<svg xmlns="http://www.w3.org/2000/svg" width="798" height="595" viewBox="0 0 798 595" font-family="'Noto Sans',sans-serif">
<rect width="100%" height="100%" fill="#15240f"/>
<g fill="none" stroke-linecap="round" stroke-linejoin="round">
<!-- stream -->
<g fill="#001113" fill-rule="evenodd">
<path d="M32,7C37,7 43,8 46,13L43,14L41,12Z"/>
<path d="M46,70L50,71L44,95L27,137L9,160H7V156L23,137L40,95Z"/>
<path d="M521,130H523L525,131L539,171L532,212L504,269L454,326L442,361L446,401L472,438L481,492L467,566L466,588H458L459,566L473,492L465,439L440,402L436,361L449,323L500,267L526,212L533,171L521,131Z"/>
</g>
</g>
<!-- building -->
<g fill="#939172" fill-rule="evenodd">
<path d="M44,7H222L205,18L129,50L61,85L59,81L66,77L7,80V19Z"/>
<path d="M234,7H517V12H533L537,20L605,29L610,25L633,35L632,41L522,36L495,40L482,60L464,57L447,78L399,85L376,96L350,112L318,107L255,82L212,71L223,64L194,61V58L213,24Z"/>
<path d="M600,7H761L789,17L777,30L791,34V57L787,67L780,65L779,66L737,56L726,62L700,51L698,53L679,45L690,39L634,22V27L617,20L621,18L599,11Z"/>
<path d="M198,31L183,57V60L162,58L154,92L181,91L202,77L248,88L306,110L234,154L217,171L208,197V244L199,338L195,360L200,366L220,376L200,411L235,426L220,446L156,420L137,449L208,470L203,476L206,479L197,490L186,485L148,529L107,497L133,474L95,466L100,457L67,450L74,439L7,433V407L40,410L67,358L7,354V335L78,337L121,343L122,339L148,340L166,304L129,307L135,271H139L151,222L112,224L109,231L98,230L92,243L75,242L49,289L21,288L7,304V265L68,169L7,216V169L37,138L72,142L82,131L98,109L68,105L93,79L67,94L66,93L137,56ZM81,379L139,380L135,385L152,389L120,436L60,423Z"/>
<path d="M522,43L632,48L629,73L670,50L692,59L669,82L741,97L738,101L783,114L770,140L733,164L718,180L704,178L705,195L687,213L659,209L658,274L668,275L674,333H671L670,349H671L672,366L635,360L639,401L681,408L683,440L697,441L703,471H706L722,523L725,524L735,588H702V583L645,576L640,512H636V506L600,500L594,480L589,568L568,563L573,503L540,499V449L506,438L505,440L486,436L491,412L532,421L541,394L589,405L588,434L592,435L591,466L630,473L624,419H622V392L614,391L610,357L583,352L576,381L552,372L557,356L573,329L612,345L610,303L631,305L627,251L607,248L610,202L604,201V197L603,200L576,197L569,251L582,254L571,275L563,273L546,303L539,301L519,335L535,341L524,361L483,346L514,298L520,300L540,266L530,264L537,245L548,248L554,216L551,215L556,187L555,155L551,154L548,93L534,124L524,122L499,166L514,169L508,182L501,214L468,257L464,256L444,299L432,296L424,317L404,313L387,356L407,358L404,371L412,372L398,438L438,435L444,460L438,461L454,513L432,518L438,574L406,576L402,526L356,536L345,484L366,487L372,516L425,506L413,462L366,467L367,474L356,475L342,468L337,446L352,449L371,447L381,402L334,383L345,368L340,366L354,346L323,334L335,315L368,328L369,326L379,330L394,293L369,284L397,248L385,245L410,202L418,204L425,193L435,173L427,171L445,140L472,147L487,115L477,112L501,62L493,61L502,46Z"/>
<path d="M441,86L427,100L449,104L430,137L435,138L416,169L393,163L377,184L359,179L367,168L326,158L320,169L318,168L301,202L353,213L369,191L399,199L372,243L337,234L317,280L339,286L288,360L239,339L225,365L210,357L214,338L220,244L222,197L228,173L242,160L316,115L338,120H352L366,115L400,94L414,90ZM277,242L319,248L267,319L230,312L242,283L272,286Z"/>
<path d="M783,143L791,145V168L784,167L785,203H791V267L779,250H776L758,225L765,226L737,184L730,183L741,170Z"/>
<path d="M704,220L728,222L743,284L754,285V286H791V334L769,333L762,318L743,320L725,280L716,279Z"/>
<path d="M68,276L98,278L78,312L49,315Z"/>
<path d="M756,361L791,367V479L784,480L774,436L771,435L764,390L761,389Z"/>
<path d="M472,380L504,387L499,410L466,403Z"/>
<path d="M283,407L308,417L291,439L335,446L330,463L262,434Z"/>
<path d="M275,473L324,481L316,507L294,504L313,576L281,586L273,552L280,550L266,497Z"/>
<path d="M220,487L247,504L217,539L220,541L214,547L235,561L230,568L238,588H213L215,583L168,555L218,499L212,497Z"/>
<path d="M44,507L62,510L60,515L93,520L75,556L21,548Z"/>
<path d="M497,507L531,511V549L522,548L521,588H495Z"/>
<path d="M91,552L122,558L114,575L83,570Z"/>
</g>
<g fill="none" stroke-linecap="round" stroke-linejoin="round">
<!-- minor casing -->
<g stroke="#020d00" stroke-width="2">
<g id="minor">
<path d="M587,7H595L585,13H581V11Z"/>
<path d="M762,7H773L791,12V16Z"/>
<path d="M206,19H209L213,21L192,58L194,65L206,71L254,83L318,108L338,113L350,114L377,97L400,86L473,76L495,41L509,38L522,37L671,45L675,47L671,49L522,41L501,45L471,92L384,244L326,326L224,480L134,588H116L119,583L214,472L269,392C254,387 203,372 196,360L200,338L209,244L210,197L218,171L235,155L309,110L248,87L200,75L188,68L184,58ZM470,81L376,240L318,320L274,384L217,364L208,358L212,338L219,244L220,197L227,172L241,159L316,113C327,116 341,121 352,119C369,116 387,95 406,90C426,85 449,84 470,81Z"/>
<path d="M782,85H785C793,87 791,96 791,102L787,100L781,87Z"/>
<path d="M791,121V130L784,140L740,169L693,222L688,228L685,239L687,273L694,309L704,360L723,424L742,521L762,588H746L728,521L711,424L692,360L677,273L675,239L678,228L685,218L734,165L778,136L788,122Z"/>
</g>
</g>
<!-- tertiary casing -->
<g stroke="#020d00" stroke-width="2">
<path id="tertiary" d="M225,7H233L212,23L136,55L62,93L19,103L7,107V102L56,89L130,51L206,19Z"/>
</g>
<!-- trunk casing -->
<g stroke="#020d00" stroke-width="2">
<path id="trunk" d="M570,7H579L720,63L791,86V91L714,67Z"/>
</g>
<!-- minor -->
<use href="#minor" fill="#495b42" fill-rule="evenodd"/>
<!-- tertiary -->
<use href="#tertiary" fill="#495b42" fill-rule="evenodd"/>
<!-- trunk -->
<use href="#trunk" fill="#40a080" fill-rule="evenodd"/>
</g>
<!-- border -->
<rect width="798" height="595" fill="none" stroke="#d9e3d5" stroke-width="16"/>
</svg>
########################################
Activity » Give back the entries exactly, so that each line matches the original.

Solved exercise »
<svg xmlns="http://www.w3.org/2000/svg" width="798" height="595" viewBox="0 0 798 595" font-family="'Noto Sans',sans-serif">
<rect width="100%" height="100%" fill="#15240f"/>
<g fill="none" stroke-linecap="round" stroke-linejoin="round">
<!-- stream -->
<g fill="#001113" fill-rule="evenodd">
<path d="M32,7C37,7 43,8 46,13L43,14L41,12Z"/>
<path d="M46,70L50,71L44,95L27,137L9,160H7V156L23,137L40,95Z"/>
<path d="M521,130H523L525,131L539,171L532,212L504,269L454,326L442,361L446,401L472,438L481,492L467,566L466,588H458L459,566L473,492L465,439L440,402L436,361L449,323L500,267L526,212L533,171L521,131Z"/>
</g>
</g>
<!-- building -->
<g fill="#939172" fill-rule="evenodd">
<path d="M44,7H222L205,18L129,50L61,85L59,81L66,77L7,80V19Z"/>
<path d="M234,7H517V12H533L537,20L605,29L610,25L633,35L632,41L522,36L495,40L482,60L464,57L447,78L399,85L376,96L350,112L318,107L255,82L212,71L223,64L194,61V58L213,24Z"/>
<path d="M600,7H761L789,17L777,30L791,34V57L787,67L780,65L779,66L737,56L726,62L700,51L698,53L679,45L690,39L634,22V27L617,20L621,18L599,11Z"/>
<path d="M198,31L183,57V60L162,58L154,92L181,91L202,77L248,88L306,110L234,154L217,171L208,197V244L199,338L195,360L200,366L220,376L200,411L235,426L220,446L156,420L137,449L208,470L203,476L206,479L197,490L186,485L148,529L107,497L133,474L95,466L100,457L67,450L74,439L7,433V407L40,410L67,358L7,354V335L78,337L121,343L122,339L148,340L166,304L129,307L135,271H139L151,222L112,224L109,231L98,230L92,243L75,242L49,289L21,288L7,304V265L68,169L7,216V169L37,138L72,142L82,131L98,109L68,105L93,79L67,94L66,93L137,56ZM81,379L139,380L135,385L152,389L120,436L60,423Z"/>
<path d="M522,43L632,48L629,73L670,50L692,59L669,82L741,97L738,101L783,114L770,140L733,164L718,180L704,178L705,195L687,213L659,209L658,274L668,275L674,333H671L670,349H671L672,366L635,360L639,401L681,408L683,440L697,441L703,471H706L722,523L725,524L735,588H702V583L645,576L640,512H636V506L600,500L594,480L589,568L568,563L573,503L540,499V449L506,438L505,440L486,436L491,412L532,421L541,394L589,405L588,434L592,435L591,466L630,473L624,419H622V392L614,391L610,357L583,352L576,381L552,372L557,356L573,329L612,345L610,303L631,305L627,251L607,248L610,202L604,201V197L603,200L576,197L569,251L582,254L571,275L563,273L546,303L539,301L519,335L535,341L524,361L483,346L514,298L520,300L540,266L530,264L537,245L548,248L554,216L551,215L556,187L555,155L551,154L548,93L534,124L524,122L499,166L514,169L508,182L501,214L468,257L464,256L444,299L432,296L424,317L404,313L387,356L407,358L404,371L412,372L398,438L438,435L444,460L438,461L454,513L432,518L438,574L406,576L402,526L356,536L345,484L366,487L372,516L425,506L413,462L366,467L367,474L356,475L342,468L337,446L352,449L371,447L381,402L334,383L345,368L340,366L354,346L323,334L335,315L368,328L369,326L379,330L394,293L369,284L397,248L385,245L410,202L418,204L425,193L435,173L427,171L445,140L472,147L487,115L477,112L501,62L493,61L502,46Z"/>
<path d="M441,86L427,100L449,104L430,137L435,138L416,169L393,163L377,184L359,179L367,168L326,158L320,169L318,168L301,202L353,213L369,191L399,199L372,243L337,234L317,280L339,286L288,360L239,339L225,365L210,357L214,338L220,244L222,197L228,173L242,160L316,115L338,120H352L366,115L400,94L414,90ZM277,242L319,248L267,319L230,312L242,283L272,286Z"/>
<path d="M783,143L791,145V168L784,167L785,203H791V267L779,250H776L758,225L765,226L737,184L730,183L741,170Z"/>
<path d="M704,220L728,222L743,284L754,285V286H791V334L769,333L762,318L743,320L725,280L716,279Z"/>
<path d="M68,276L98,278L78,312L49,315Z"/>
<path d="M756,361L791,367V479L784,480L774,436L771,435L764,390L761,389Z"/>
<path d="M472,380L504,387L499,410L466,403Z"/>
<path d="M283,407L308,417L291,439L335,446L330,463L262,434Z"/>
<path d="M275,473L324,481L316,507L294,504L313,576L281,586L273,552L280,550L266,497Z"/>
<path d="M220,487L247,504L217,539L220,541L214,547L235,561L230,568L238,588H213L215,583L168,555L218,499L212,497Z"/>
<path d="M44,507L62,510L60,515L93,520L75,556L21,548Z"/>
<path d="M497,507L531,511V549L522,548L521,588H495Z"/>
<path d="M91,552L122,558L114,575L83,570Z"/>
</g>
<g fill="none" stroke-linecap="round" stroke-linejoin="round">
<!-- minor casing -->
<g stroke="#020d00" stroke-width="2">
<g id="minor">
<path d="M587,7H595L585,13H581V11Z"/>
<path d="M762,7H773L791,12V16Z"/>
<path d="M206,19H209L213,21L192,58L194,65L206,71L254,83L318,108L338,113L350,114L377,97L400,86L473,76L495,41L509,38L522,37L671,45L675,47L671,49L522,41L501,45L471,92L384,244L326,326L224,480L134,588H116L119,583L214,472L269,392C254,387 203,372 196,360L200,338L209,244L210,197L218,171L235,155L309,110L248,87L200,75L188,68L184,58ZM470,81L376,240L318,320L274,384L217,364L208,358L212,338L219,244L220,197L227,172L241,159L316,113C327,116 341,121 352,119C369,116 387,95 406,90C426,85 449,84 470,81Z"/>
<path d="M782,85H785C793,87 791,96 791,102L787,100L781,87Z"/>
<path d="M791,121V130L784,140L740,169L693,222L688,228L685,239L687,273L694,309L704,360L723,424L742,521L762,588H746L728,521L711,424L692,360L677,273L675,239L678,228L685,218L734,165L778,136L788,122Z"/>
</g>
</g>
<!-- tertiary casing -->
<g stroke="#020d00" stroke-width="2">
<path id="tertiary" d="M225,7H233L212,23L136,55L62,93L19,103L7,107V102L56,89L130,51L206,19Z"/>
</g>
<!-- trunk casing -->
<g stroke="#020d00" stroke-width="2">
<path id="trunk" d="M570,7H579L720,63L791,86V91L714,67Z"/>
</g>
<!-- minor -->
<use href="#minor" fill="#495b42" fill-rule="evenodd"/>
<!-- tertiary -->
<use href="#tertiary" fill="#495b42" fill-rule="evenodd"/>
<!-- trunk -->
<use href="#trunk" fill="#40a080" fill-rule="evenodd"/>
</g>
<!-- border -->
<rect width="798" height="595" fill="none" stroke="#d9e3d5" stroke-width="16"/>
</svg>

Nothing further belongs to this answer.